The bank was adamant that the change of address would not be affected without the marriage certificate. If only RBI had such iron-clad rules to prevent loans leeching into the personal coffers of our industrialists! Also, is this how the government plans to make it easier to rent property, or is it that one arm of government has no clue about the red tape created by another? A third point that Mr Bhatia makes in his article is how the bank, which was adamant about KYC documents, didn’t miss an opportunity to hustle the couple for an insurance policy. Isn’t it safe to bet that mis-selling of insurance to earn commission income remains rampant long after RBI drafted a consumer charter? 
 
On the same day, Shailesh Gandhi, former central information commissioner, told us that he visited HDFC Bank in response to a letter to update his KYC, although he had no change to report—it was mandated by ‘RBI rules’. He had carried his Aadhaar card as an identity proof, which the bank tried to validate on its machine, but it simply would not recognise his thumbprint, despite repeated efforts.

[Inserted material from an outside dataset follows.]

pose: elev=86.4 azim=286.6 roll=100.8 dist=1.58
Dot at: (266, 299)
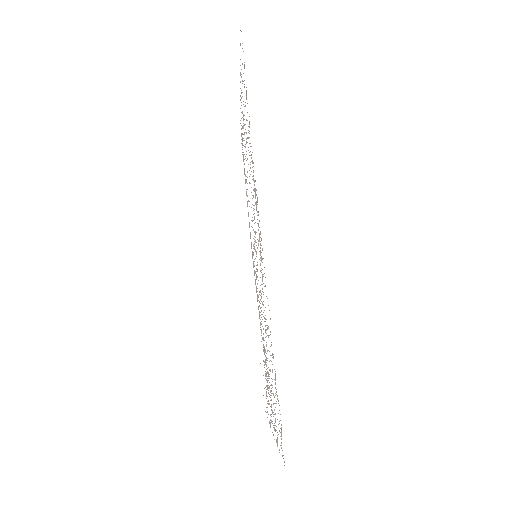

Since Mr Gandhi had multiple identification proofs, it did not matter. What was significant, though, is that the HDFC Bank official told him that the failure to validate thumbprints was fairly routine! He proudly informed Mr Gandhi, that the machine fortunately recognised his own fingerprints. 
 
When you consider that Aadhaar is virtually the only identity proof for JanDhan accounts, we wonder when we will start to hear more stories about validation problems. What about all other government benefits and services where Aadhaar has been mandated? Does anyone bother to validate the Aadhaar number? How well is online authentication with the Unique Identity Authority of India (UIDAI) working?  Nobody really knows. 
 
A third case is that of Captain Ashok Malkani, trustee of vCitizens Action Network. A ‘Diamond’ customer of Bank of India with an account for 40 years, he is being given the run-around since February on account of its ATM that not only failed to dispense money, but debited his account twice (Rs15,000x2) since he made two attempts at withdrawal. The Bank claims that the money has actually gone out of its accounts, but won’t produce the videotapes that would show that it was dispensed to Captain Malkani by the ATM. ‘RBI rules’ require a bank to reimburse a customer within 12 days when his account is wrongly debited, or pay a fine of Rs100 per day. But what happens when the bank falsely claims that the money has been debited from its books and won’t produce any evidence? Are there no consequences for Bank of India for treating a customer so shabbily? 
 
Captain Malkani’s case is especially shocking because he is connected with two well-known consumer activists. Even the Mumbai Grahak Panchayat has similar complaints about public sector banks refusing claims of faulty ATMs that fail to dispense cash after debiting customer accounts. Forget about fair treatment or compensation to consumers, the bank is not even under pressure to provide proof. Readers may recall a recent column where SS Mundra, RBI’s deputy governor, had talked about issuing regulatory directions to limit customer liability for electronic banking transactions and credit card fraud. Mr Mundra pointed out that its survey of 4,000 bank ATMs across the country revealed that 1/3rd of them were not working at that point of time. How many of these ATMs that work are harassing customers by failing to dispense cash? What does RBI plan to do about them?
 
While RBI refuses to act even under the leadership of a ‘rockstar’ governor, banks are complacent and continue to hike charges for consumer services without worry. Meanwhile, RBI’s foot-dragging over licensing new banks ensures that customers have no real option even if they want to vote with their feet and switch to another bank.